Thank you all for your words of encouragement – they are much appreciated! I’m sure you all can understand that I haven’t been answering you all individually because my hands are permanently attached to my Addi’s ;o)

The mistake, for those who couldn’t see it, was that I skipped an ENTIRE row of the chart so I had wonky diamonds. It shall all become clear when I post photos of the completed sweater…sometime next freaking month.


*We live in an old house and don’t have a door that will fit her room so she gets a curtain. We could probably get her a new door however, she’d freeze to death in the winter and it’s a lot more fun to say “Privacy is a privilege!” than to try to install a door ;o)

Olympic Knitting – Day…what freaking day is it, anyway?!

You know what? THIS is not something you want to wake up to find when you have a little over two days to knit a freaking sweater:

Yep, it’s a glaring mistake.

Guess what I got to do while drinking my coffee this morning?

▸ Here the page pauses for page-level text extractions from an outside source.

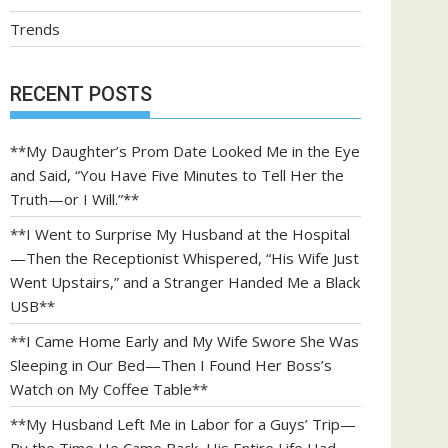
Trends
RECENT POSTS
**My Daughter’s Prom Date Looked Me in the Eye
and Said, “You Have Five Minutes to Tell Her the
Truth—or I Will.”**
**I Went to Surprise My Husband at the Hospital
—Then the Receptionist Whispered, “His Wife Just
Went Upstairs,” and a Stranger Handed Me a Black
USB**
**I Came Home Early and My Wife Swore She Was
Sleeping in Our Bed—Then I Found Her Boss’s
Watch on My Coffee Table**
**My Husband Left Me in Labor for a Guys’ Trip—
By the Time He Came Back, His Entire Life Had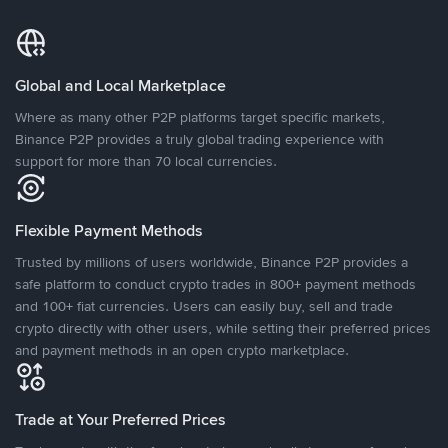
Global and Local Marketplace
Where as many other P2P platforms target specific markets,
Binance P2P provides a truly global trading experience with
support for more than 70 local currencies.
Flexible Payment Methods
Trusted by millions of users worldwide, Binance P2P provides a
safe platform to conduct crypto trades in 800+ payment methods
and 100+ fiat currencies. Users can easily buy, sell and trade
crypto directly with other users, while setting their preferred prices
and payment methods in an open crypto marketplace.
Trade at Your Preferred Prices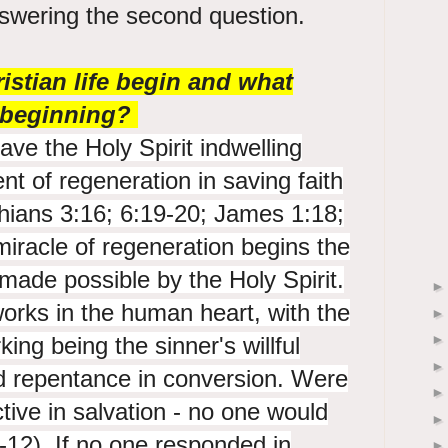
nswering the second question.
stian life begin and what
t beginning?
have the Holy Spirit indwelling
 of regeneration in saving faith
hians 3:16; 6:19-20; James 1:18;
miracle of regeneration begins the
s made possible by the Holy Spirit.
orks in the human heart, with the
ing being the sinner's willful
nd repentance in conversion. Were
ctive in salvation - no one would
12). If no one responded in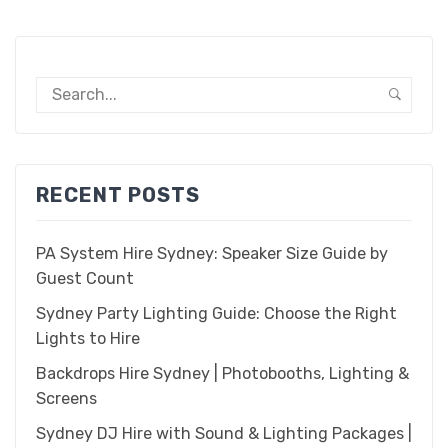
GET A FREE QUOTE
HIRE AGREEMENT
MY ACCOUNT
PUMPHOUSE HIRE AGREEMENT
SHOP
RECENT POSTS
TERMS & CONDITIONS
THANK YOU FOR SIGNING UP TO OUR NEWSLETTER!
PA System Hire Sydney: Speaker Size Guide by
Guest Count
Sydney Party Lighting Guide: Choose the Right
Lights to Hire
Backdrops Hire Sydney | Photobooths, Lighting &
Screens
Sydney DJ Hire with Sound & Lighting Packages |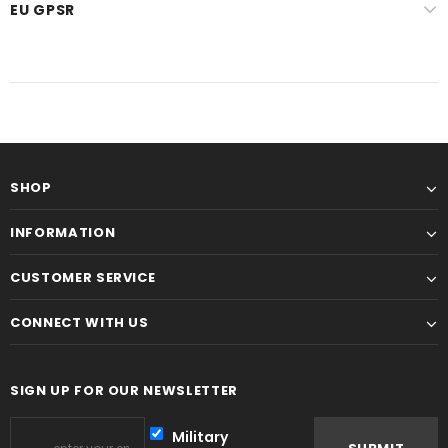
EU GPSR
SHOP
INFORMATION
CUSTOMER SERVICE
CONNECT WITH US
SIGN UP FOR OUR NEWSLETTER
Military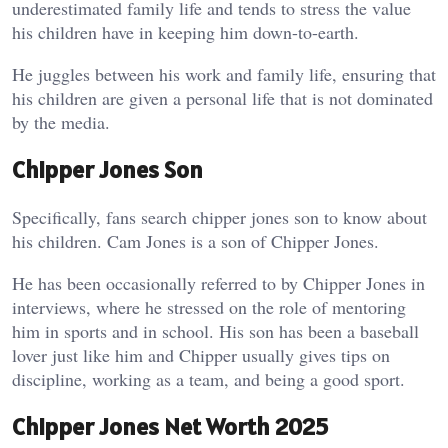
underestimated family life and tends to stress the value
his children have in keeping him down-to-earth.
He juggles between his work and family life, ensuring that
his children are given a personal life that is not dominated
by the media.
Chipper Jones Son
Specifically, fans search chipper jones son to know about
his children. Cam Jones is a son of Chipper Jones.
He has been occasionally referred to by Chipper Jones in
interviews, where he stressed on the role of mentoring
him in sports and in school. His son has been a baseball
lover just like him and Chipper usually gives tips on
discipline, working as a team, and being a good sport.
Chipper Jones Net Worth 2025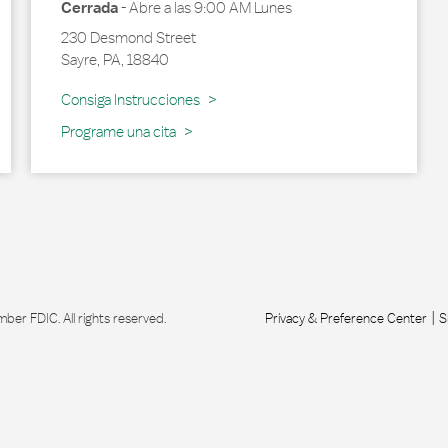
Cerrada
-
Abre a las
9:00 AM
Lunes
230 Desmond Street
Sayre
,
PA
,
18840
Link Opens in New Tab
Consiga Instrucciones
Programe una cita
r FDIC. All rights reserved.
Privacy & Preference Center
S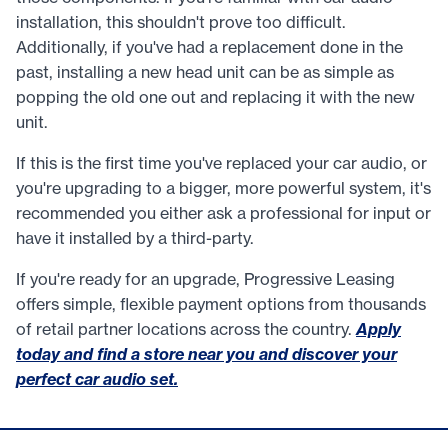
installation, this shouldn't prove too difficult.
Additionally, if you've had a replacement done in the
past, installing a new head unit can be as simple as
popping the old one out and replacing it with the new
unit.
If this is the first time you've replaced your car audio, or
you're upgrading to a bigger, more powerful system, it's
recommended you either ask a professional for input or
have it installed by a third-party.
If you're ready for an upgrade, Progressive Leasing
offers simple, flexible payment options from thousands
of retail partner locations across the country.
Apply
today and find a store near you and discover your
perfect car audio set.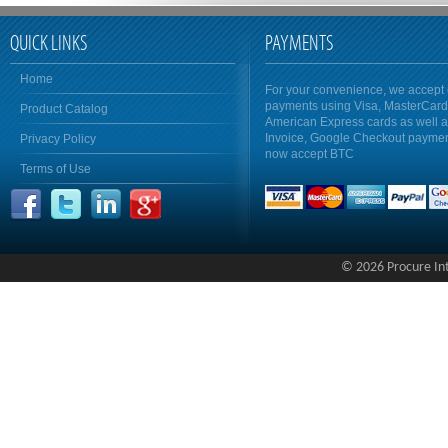
QUICK LINKS
PAYMENTS
Home
For your convenience, we accept 
payments using Visa, MasterCar
Product Catalog
American Express cards as well 
Invoice, Google Checkout payme
Privacy Policy
now accept BTC
Terms of Use
© 2026 Procure Inte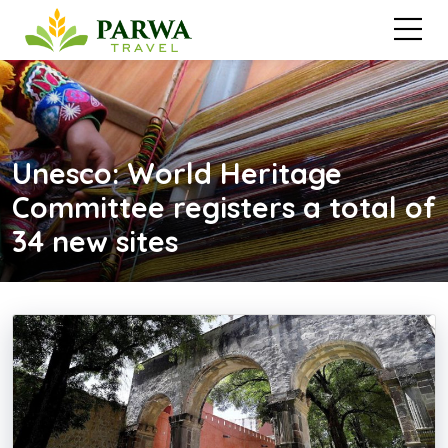
Unesco: World Heritage
Committee registers a total of
34 new sites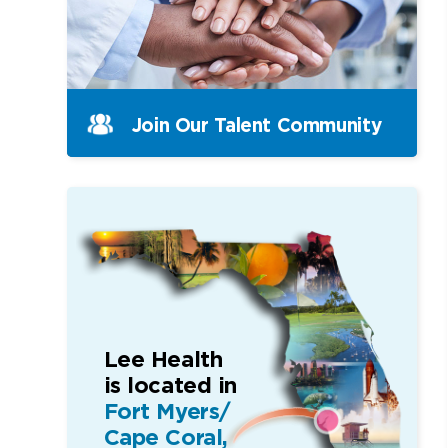
Join Our Talent Community
Lee Health
is located in
Fort Myers/
Cape Coral,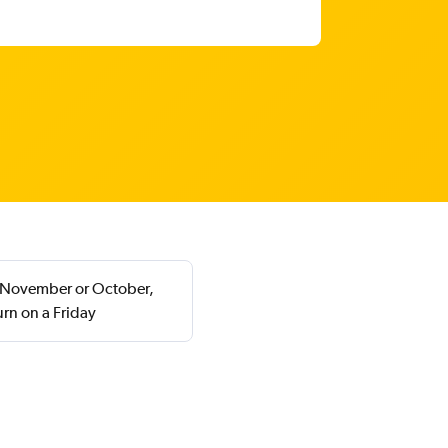
in November or October,
rn on a Friday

On a positive note, the body of the sweater is done:

and BLOCKED thankyouverymuch.

And, even though I had a setback, here is what I had to show for my day’s efforts:

I finally got my copy of The Opinionated Knitter and let me tell you it is freaking hard not to drop everything to read it. FREAKING. HARD. It took no less than two weeks from ordering it on Amazon to get it so this is a Herculean effort, people. Maybe I’ll read it in bed while I let these puppies do their work:

I love these things – I bought them from the Knitting Fairy last year when my wrists first started hurting and ohmyGod I love them. Wait. I already said that. Ohwell ;o)

I’m hoping after Sunday I’ll have lost the manic look I’ve been sporting since about 9:30 this morning (see above) and RR will sit next to me on the couch again. He moved on me tonight – something about being afraid for his personal safety or some such crap. Pansy.